Abstract
Introduction. This document provides an overview of an archive composed of four sections.
[1] An introduction (this document) which describes the scope of the project
[2] Yearly folder, from 2002 until 2010, of the coarse Microsoft Access datasets + the surveys used to collect information for each year. The word coarse does not mean the information in the Microsoft Access dataset was not corrected for mistakes; it was, but some mistakes and inconsistencies remain, such as with data on age or education. Furthermore, the coarse dataset provides disaggregated information for selected topics, which appear in summary statistics in the clean dataset. For example, in the coarse dataset one can find the different illnesses afflicting a person during the past 14 days whereas in the clean dataset only the total number of illnesses appears.
[3] A letter from the Gran Consejo Tsimane’ authorizing the public use of de-identified data collected in our studies among Tsimane’.
[4] A Microsoft Excel document with the unique identification number for each person in the panel study.
Background. During 2002-2010, a team of international researchers, surveyors, and translators gathered longitudinal (panel) data on the demography, economy, social relations, health, nutritional status, local ecological knowledge, and emotions of about 1400 native Amazonians known as Tsimane’ who lived in thirteen villages near and far from towns in the department of Beni in the Bolivian Amazon. A report titled “Too little, too late” summarizes selected findings from the study and is available to the public at the electronic library of Brandeis University:
https://scholarworks.brandeis.edu/permalink/01BRAND_INST/1bo2f6t/alma9923926194001921
A copy of the clean, merged, and appended Stata (V17) dataset is available to the public at the following two web addresses:
[a] Brandeis University:
https://scholarworks.brandeis.edu/permalink/01BRAND_INST/1bo2f6t/alma9923926193901921
[b] Inter-university Consortium for Political and Social Research (ICPSR), University of Michigan (only available to users affiliated with institutions belonging to ICPSR)
http://www.icpsr.umich.edu/icpsrweb/ICPSR/studies/37671/utilization
Chapter 4 of the report “Too little, too late” mentioned above describes the motivation and history of the study, the difference between the coarse and clean datasets, and topics which can be examined only with coarse data.
Aims.

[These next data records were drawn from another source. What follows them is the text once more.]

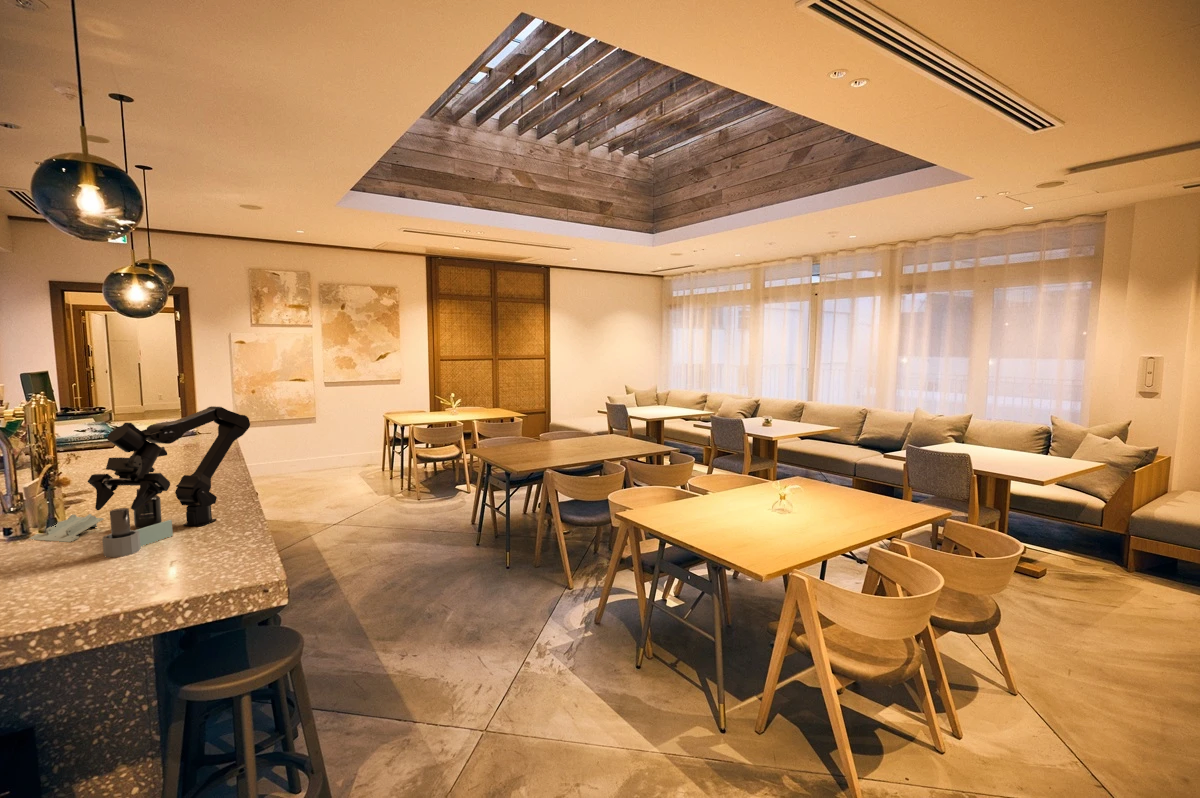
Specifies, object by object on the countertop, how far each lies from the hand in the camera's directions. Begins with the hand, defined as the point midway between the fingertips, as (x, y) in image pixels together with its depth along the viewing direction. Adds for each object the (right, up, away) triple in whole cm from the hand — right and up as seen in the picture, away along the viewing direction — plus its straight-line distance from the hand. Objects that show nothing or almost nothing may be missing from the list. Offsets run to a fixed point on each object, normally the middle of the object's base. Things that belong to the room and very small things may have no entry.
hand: (114, 509), depth 154 cm
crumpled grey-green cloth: (-29, -12, +18) cm, 36 cm away
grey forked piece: (-2, -12, +8) cm, 14 cm away
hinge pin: (0, -12, +3) cm, 13 cm away
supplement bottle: (-12, -10, +27) cm, 31 cm away
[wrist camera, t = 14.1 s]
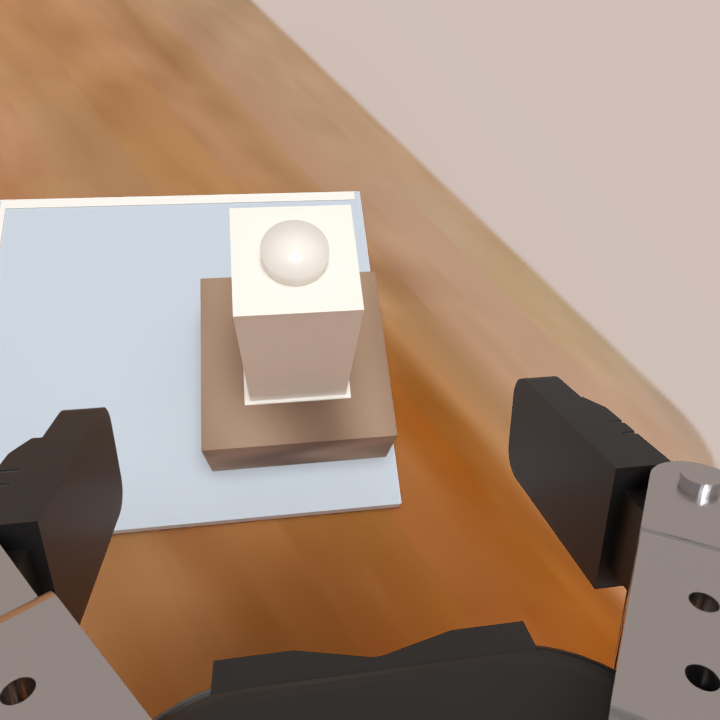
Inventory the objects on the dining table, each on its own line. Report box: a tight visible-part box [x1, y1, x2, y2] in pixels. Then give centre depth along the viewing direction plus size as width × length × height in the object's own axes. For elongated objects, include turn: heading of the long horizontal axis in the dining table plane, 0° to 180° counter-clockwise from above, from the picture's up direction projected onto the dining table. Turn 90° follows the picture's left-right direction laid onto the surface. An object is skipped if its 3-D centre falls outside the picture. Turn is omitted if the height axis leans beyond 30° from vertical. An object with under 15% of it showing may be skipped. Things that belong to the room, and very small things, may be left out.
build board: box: [0, 191, 402, 534], centre depth 32 cm, size 22×20×5 cm
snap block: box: [229, 205, 364, 401], centre depth 25 cm, size 4×4×9 cm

The aims of this archive are to:
· Make available in Microsoft Access the coarse de-identified dataset [1] for each of the seven yearly surveys (2004-2010) and [2] one Access data based on quarterly surveys done during 2002 and 2003. Together, these two datasets form one longitudinal dataset of individuals, households, and villages.
· Provide guidance on how to link files within and across years, and
· Make available a Microsoft Excel file with a unique identification number to link individuals across years
The datasets in the archive.
· Eight Microsoft Access datasets with data on a wide range of variables. Except for the Access file for 2002-2003, all the other information in each of the other Access files refers to one year. Within any Access dataset, users will find two types of files:
o Thematic files. The name of a thematic file contains the prefix tbl (e.g., 29_tbl_Demography or tbl_29_Demography). The file name (sometimes in Spanish, sometimes in English) indicates the content of the file. For example, in the Access dataset for one year, the micro file tbl_30_Ventas has all the information on sales for that year. Within each micro file, columns contain information on a variable and the name of the column indicates the content of the variable. For instance, the column heading item in the Sales file would indicate the type of good sold. The exact definition of the variable is in the Word document and, often, in the Access file as well. The rows of a micro file inside the Access dataset represent the entity measured: villages, households, or individuals.

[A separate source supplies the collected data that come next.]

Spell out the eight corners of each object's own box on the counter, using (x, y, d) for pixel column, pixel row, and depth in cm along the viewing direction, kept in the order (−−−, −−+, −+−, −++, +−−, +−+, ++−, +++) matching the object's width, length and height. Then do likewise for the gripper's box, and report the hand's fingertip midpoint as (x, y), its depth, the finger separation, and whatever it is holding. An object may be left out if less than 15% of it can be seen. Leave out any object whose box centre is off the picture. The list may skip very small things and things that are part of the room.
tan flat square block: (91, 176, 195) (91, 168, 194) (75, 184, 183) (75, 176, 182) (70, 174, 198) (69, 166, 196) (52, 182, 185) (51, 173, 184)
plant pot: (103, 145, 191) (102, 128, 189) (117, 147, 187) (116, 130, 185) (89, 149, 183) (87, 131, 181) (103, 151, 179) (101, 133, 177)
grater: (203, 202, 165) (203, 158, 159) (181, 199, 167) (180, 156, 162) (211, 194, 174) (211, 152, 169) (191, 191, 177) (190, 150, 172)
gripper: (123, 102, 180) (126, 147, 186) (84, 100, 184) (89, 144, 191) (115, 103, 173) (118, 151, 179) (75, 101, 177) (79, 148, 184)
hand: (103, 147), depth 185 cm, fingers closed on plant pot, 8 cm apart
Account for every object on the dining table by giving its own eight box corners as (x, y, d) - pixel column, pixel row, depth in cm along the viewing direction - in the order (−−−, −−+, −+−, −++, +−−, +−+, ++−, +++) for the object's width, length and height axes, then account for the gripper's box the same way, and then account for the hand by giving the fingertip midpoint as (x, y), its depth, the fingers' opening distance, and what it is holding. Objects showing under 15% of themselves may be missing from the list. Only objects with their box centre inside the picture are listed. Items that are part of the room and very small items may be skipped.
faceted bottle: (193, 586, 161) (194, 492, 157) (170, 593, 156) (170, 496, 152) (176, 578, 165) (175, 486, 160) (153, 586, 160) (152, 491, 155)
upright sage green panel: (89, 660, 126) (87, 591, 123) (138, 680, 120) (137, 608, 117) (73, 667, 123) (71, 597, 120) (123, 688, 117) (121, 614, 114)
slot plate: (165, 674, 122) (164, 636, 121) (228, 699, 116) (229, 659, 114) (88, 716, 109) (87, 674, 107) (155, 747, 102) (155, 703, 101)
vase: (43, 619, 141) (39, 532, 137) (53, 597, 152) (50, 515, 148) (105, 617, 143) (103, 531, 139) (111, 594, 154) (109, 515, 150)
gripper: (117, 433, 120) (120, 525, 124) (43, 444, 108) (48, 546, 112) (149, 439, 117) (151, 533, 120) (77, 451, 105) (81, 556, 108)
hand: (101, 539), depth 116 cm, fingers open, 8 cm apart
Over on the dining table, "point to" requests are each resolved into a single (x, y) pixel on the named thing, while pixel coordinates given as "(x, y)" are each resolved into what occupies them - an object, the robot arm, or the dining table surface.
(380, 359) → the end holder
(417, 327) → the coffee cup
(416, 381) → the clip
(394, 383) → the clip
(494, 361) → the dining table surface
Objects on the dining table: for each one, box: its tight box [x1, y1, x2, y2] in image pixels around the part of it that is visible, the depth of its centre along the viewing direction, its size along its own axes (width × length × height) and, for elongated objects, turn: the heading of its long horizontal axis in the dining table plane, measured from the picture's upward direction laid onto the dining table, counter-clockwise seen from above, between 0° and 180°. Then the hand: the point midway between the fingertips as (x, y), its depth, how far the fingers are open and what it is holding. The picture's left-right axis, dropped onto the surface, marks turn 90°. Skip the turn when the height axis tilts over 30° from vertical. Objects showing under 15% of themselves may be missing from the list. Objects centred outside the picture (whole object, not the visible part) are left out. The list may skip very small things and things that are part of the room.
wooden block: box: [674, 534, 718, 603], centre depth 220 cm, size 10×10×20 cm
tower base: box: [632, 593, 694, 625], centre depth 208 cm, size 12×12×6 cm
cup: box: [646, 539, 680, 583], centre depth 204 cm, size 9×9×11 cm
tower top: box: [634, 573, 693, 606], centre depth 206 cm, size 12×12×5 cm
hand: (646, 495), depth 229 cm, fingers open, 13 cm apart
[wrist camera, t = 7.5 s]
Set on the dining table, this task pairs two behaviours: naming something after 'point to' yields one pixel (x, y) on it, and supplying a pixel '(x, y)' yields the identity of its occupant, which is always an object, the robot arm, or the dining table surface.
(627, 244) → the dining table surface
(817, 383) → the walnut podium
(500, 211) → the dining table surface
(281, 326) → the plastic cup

o Look-up files. The name of a look-up file is prefixed with tlk. These are stand-alone files with codes for some topics. For instance, the look-up file “tlk plants” has the numerical code for a plant and its name in Spanish, Tsimane’, or both. The look-up file might be used in several thematic files within and across years. For example, data on sales and expenditures might each refer to “tlk plants” if people bought (expenditure file) or sold plants (sales file). The look-up tables were built gradually upon earlier versions, with later versions maintaining the codes of earlier version. If garlic was coded as 402 in the first survey year, it was still coded as 402 in 2010. The look-up tables for the last year of the study (2010) are more comprehensive than the look-up tables for earlier years.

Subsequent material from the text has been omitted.